Given this, I think it is essential that mental health professionals are vocal participants in the collective conversation we need to have to understand what is happening and how to prevent things from deteriorating further.
Raw Story: Should the public rely solely on the opinions of mental health professionals? Even experts will disagree.
Hughes: Mental health professionals have knowledge that is indispensable for the conversation we need to have. It is difficult conversation to have, though, and understandably so. To begin with, we as citizens do not have a clear understanding of the personality disorders I mentioned and where they fit into the wider issues of mental health and mental illness. Mental health professionals have a role in educating the wider public on these basic issues, so that a less charged and more informed discussion can begin.
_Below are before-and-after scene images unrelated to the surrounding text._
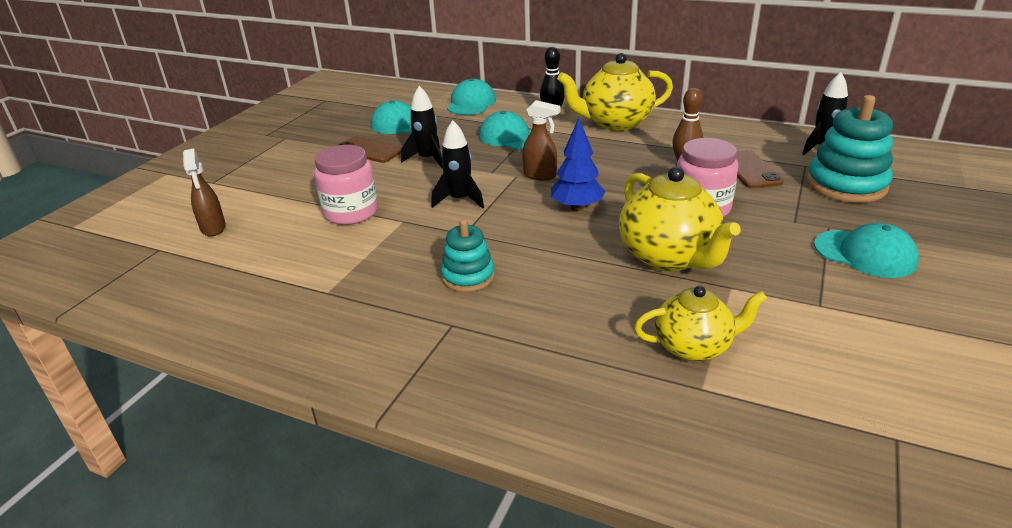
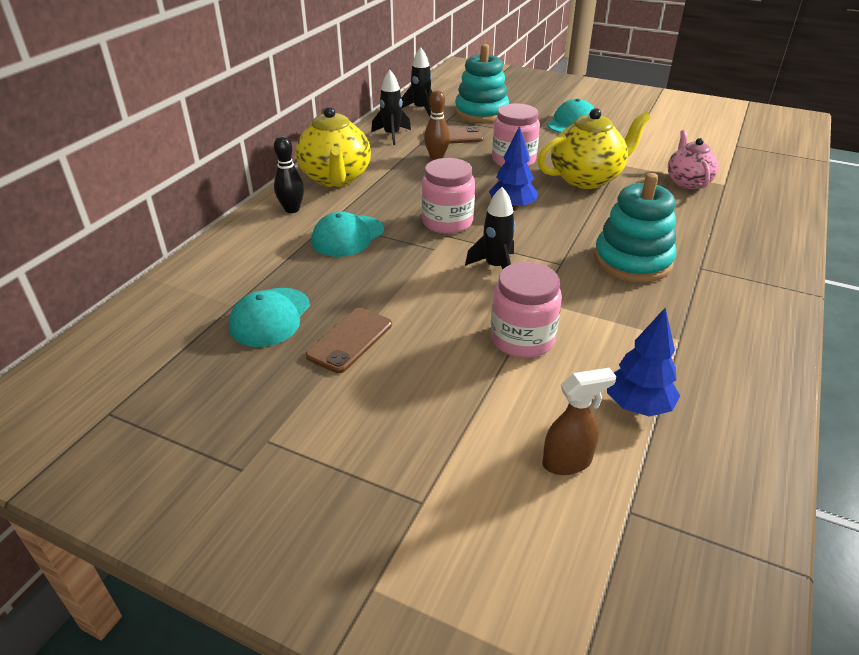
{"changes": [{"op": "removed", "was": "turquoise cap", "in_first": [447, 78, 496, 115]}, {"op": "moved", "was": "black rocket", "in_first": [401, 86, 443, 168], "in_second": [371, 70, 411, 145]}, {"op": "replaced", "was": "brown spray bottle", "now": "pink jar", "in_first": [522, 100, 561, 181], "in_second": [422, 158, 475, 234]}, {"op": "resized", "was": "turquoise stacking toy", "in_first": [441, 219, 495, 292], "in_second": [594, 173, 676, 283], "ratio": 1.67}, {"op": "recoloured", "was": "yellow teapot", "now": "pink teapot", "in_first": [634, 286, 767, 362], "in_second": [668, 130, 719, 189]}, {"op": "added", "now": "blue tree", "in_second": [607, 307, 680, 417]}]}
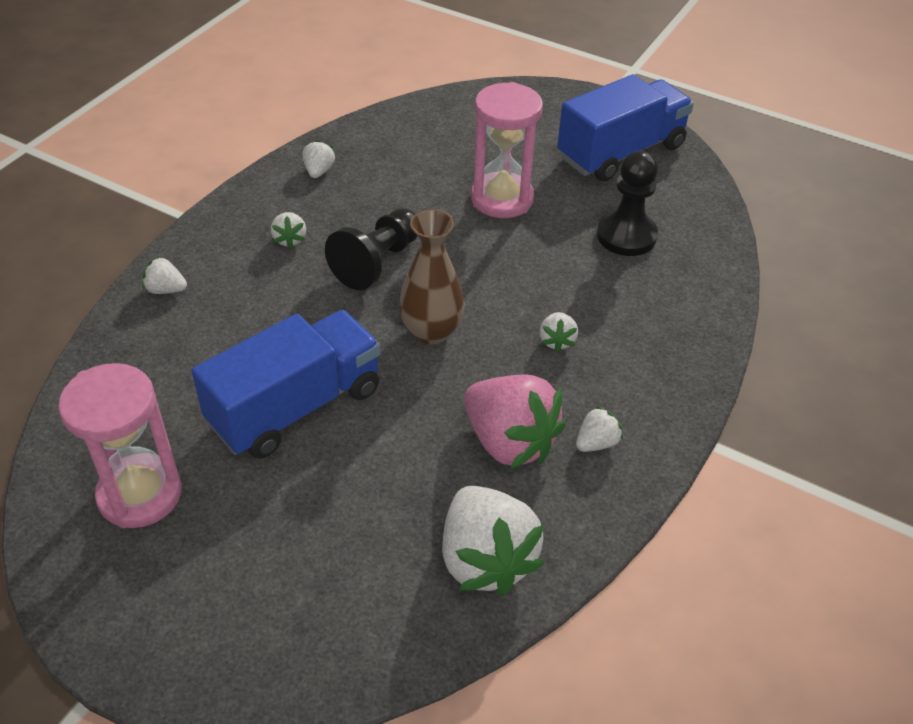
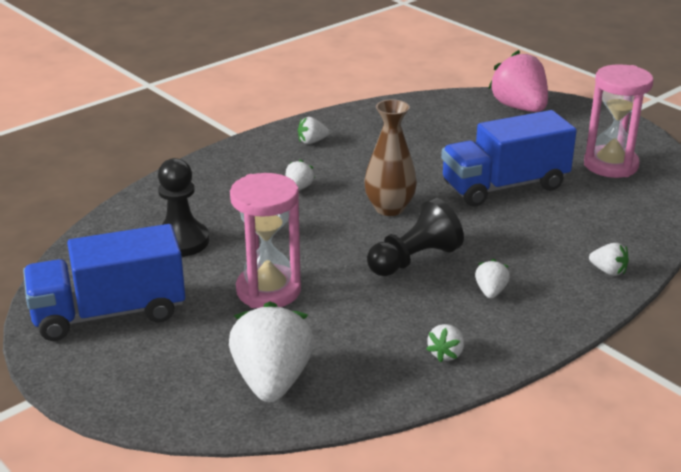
{"changes": [{"op": "moved", "was": "pink strawberry", "in_first": [464, 375, 566, 469], "in_second": [488, 50, 548, 112]}, {"op": "moved", "was": "white strawberry", "in_first": [442, 486, 544, 596], "in_second": [229, 302, 314, 402]}]}
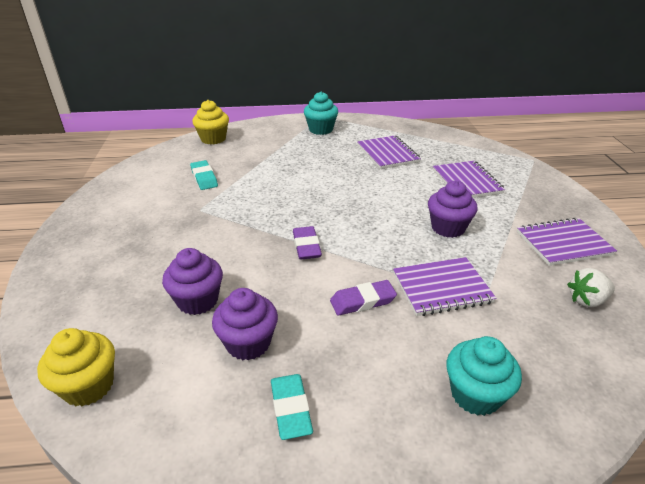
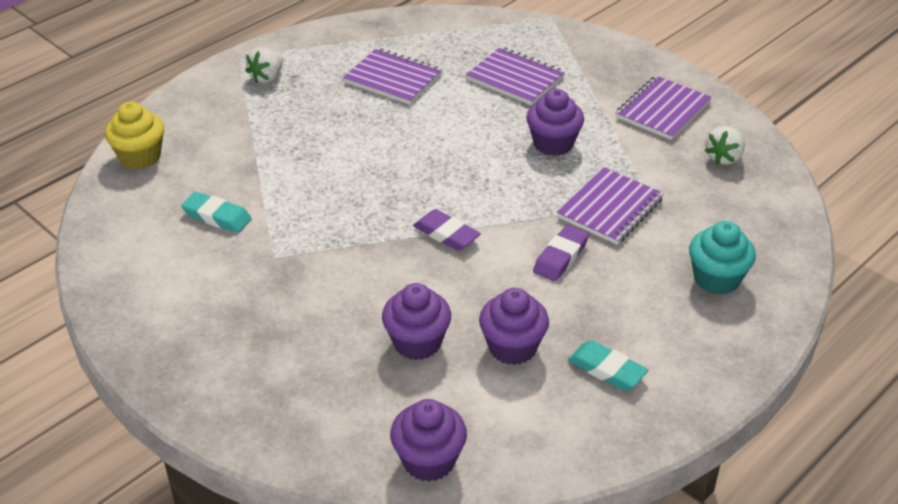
{"changes": [{"op": "replaced", "was": "turquoise cupcake", "now": "white strawberry", "in_first": [304, 91, 338, 135], "in_second": [245, 47, 283, 83]}, {"op": "recoloured", "was": "yellow cupcake", "now": "purple cupcake", "in_first": [37, 328, 115, 406], "in_second": [390, 399, 467, 482]}]}
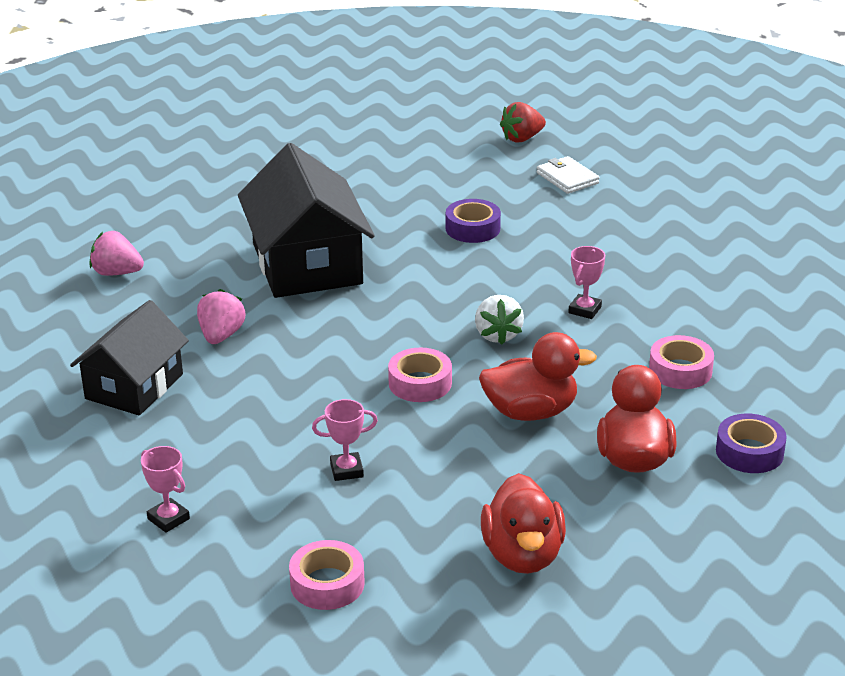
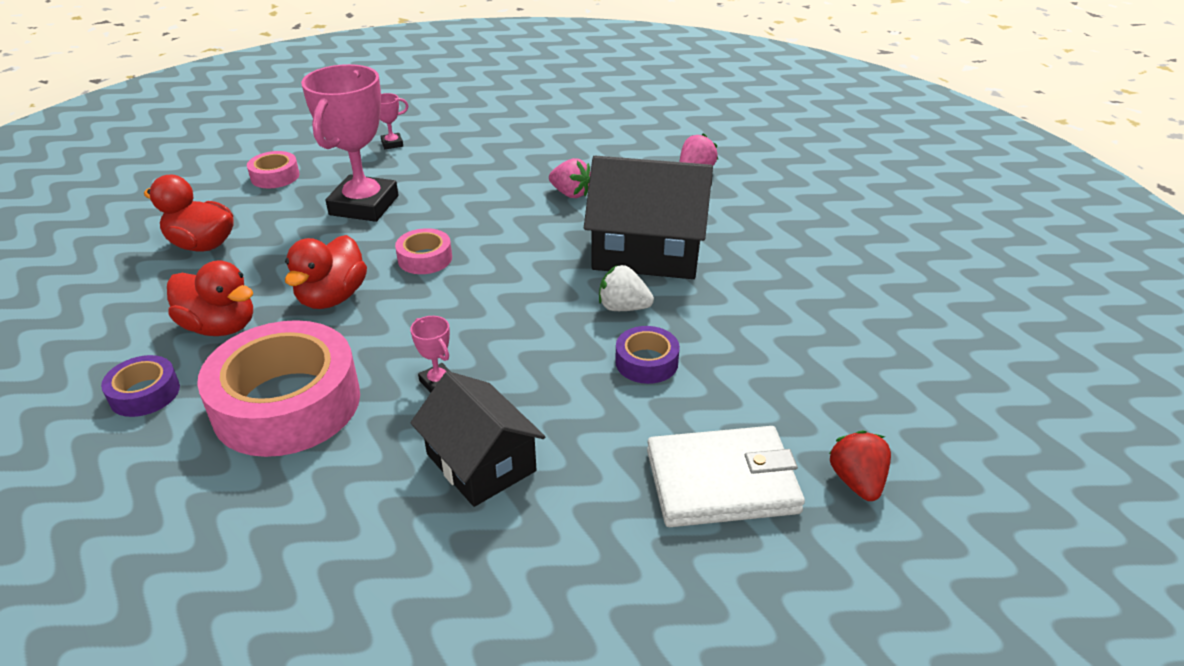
{"changes": [{"op": "resized", "was": "white wallet", "in_first": [537, 156, 600, 194], "in_second": [647, 426, 805, 527], "ratio": 1.83}, {"op": "moved", "was": "white strawberry", "in_first": [475, 295, 524, 345], "in_second": [599, 265, 654, 311]}, {"op": "moved", "was": "black house", "in_first": [70, 300, 189, 416], "in_second": [410, 371, 545, 507]}, {"op": "resized", "was": "pink tape", "in_first": [649, 335, 714, 389], "in_second": [197, 320, 360, 457], "ratio": 2.16}, {"op": "resized", "was": "pink trophy", "in_first": [312, 399, 378, 481], "in_second": [301, 64, 398, 222], "ratio": 2.45}]}
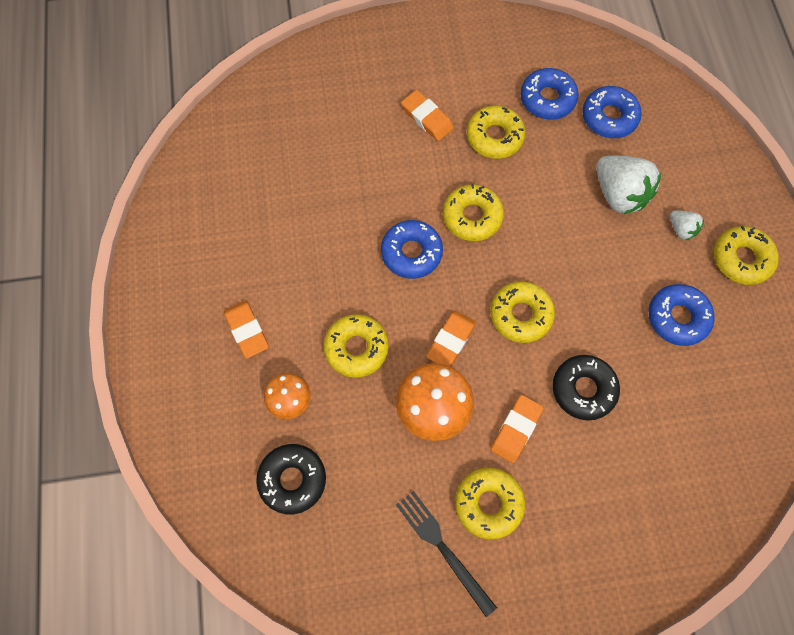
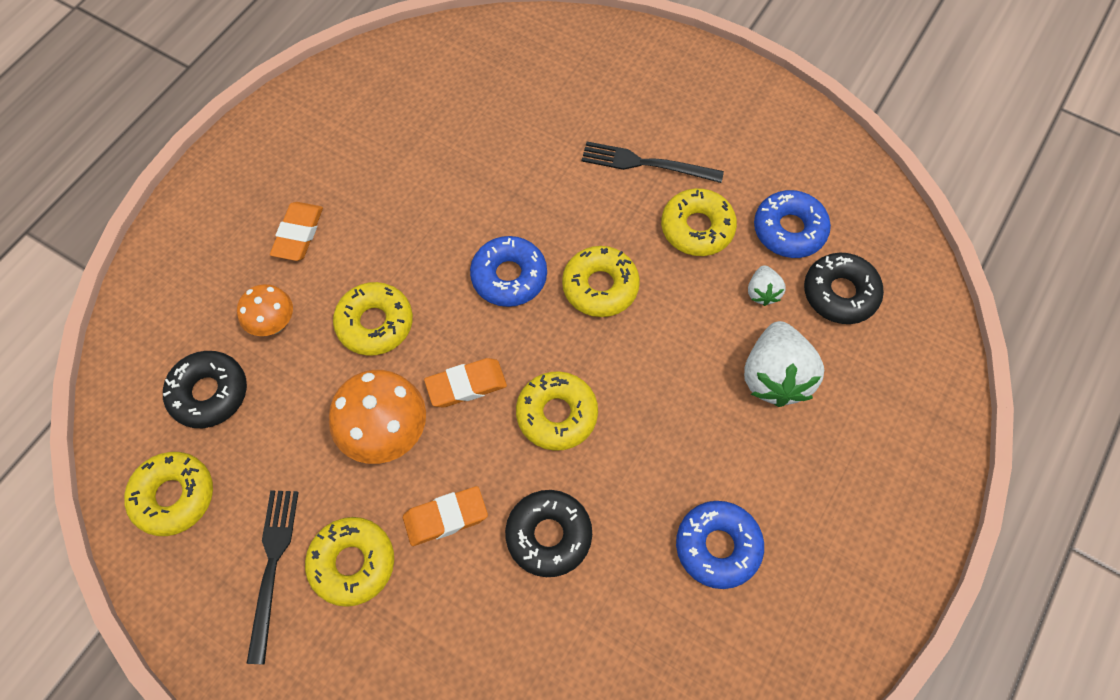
{"changes": [{"op": "recoloured", "was": "blue donut", "now": "black donut", "in_first": [582, 86, 642, 138], "in_second": [804, 253, 884, 324]}, {"op": "replaced", "was": "orange eraser", "now": "black fork", "in_first": [401, 90, 454, 141], "in_second": [582, 142, 724, 183]}, {"op": "moved", "was": "white strawberry", "in_first": [670, 211, 704, 240], "in_second": [748, 265, 786, 306]}, {"op": "moved", "was": "yellow donut", "in_first": [714, 226, 779, 285], "in_second": [124, 452, 213, 536]}]}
But the aim should not be to set mental health professionals up as the experts whose word we have to take at face value. The aim should be an educated population who have the language and framework to think for themselves and decide for themselves. To my mind, that is part of what strengthening democracy is about now in the era of Trump and authoritarian populism.
Raw Story: How do you understand the distinction between mental illness and dangerousness, as the book makes?
Hughes: To answer your question, I’d like to address two of the objections that are often made against discussing psychopathology as a factor in politics. The first objection is that it medicalizes politics. To my mind, because I believe individuals with these disorders are relatively common in politics, as in other walks of life, then politics is already medicalized. It is simply a matter of recognizing this and discussing it.
The second objection is that discussing the possible psychopathology of political figures stigmatizes people with mental illness. This objection really underlines the point I made earlier about the misconceptions that make having this discussion difficult. Part of the conversation needs to be about the terms we use and the clear distinctions there are between different forms of mental illness. Suffice to say, for the moment, that mental health professionals educating the public on what dangerous personality disorders are does not stigmatise those who with mental illness any more than introducing precautionary measures to protect the public from an outbreak of ebola stigmatizes those with heart disease.
Raw Story: What can society do to help encourage these conversations?
Hughes: I mentioned already that I believe that mental health professionals have a critical role to play in this discussion. But the problem is much wider than a single pathological leader. The problem is also the economic and social conditions that make so many of us agree with the hatemongering and scapegoating. It is about the enormous levels of inequality in our societies, about cultures of destructive competition and isolated individualism. It is about a narrow nationalism that allows individual countries to imagine that their fate is not wrapped up with the wellbeing of humanity as a whole. We need a fundamental conversation about the type of society we want to live in and the type of world we want to create for our children. This is a conversation that psychologists and experts from many other disciplines must participate in, but it is a conversation that involves us all. And it is a conversation we can start to have with our friends, our neighbors, and, most importantly, those with whom we disagree.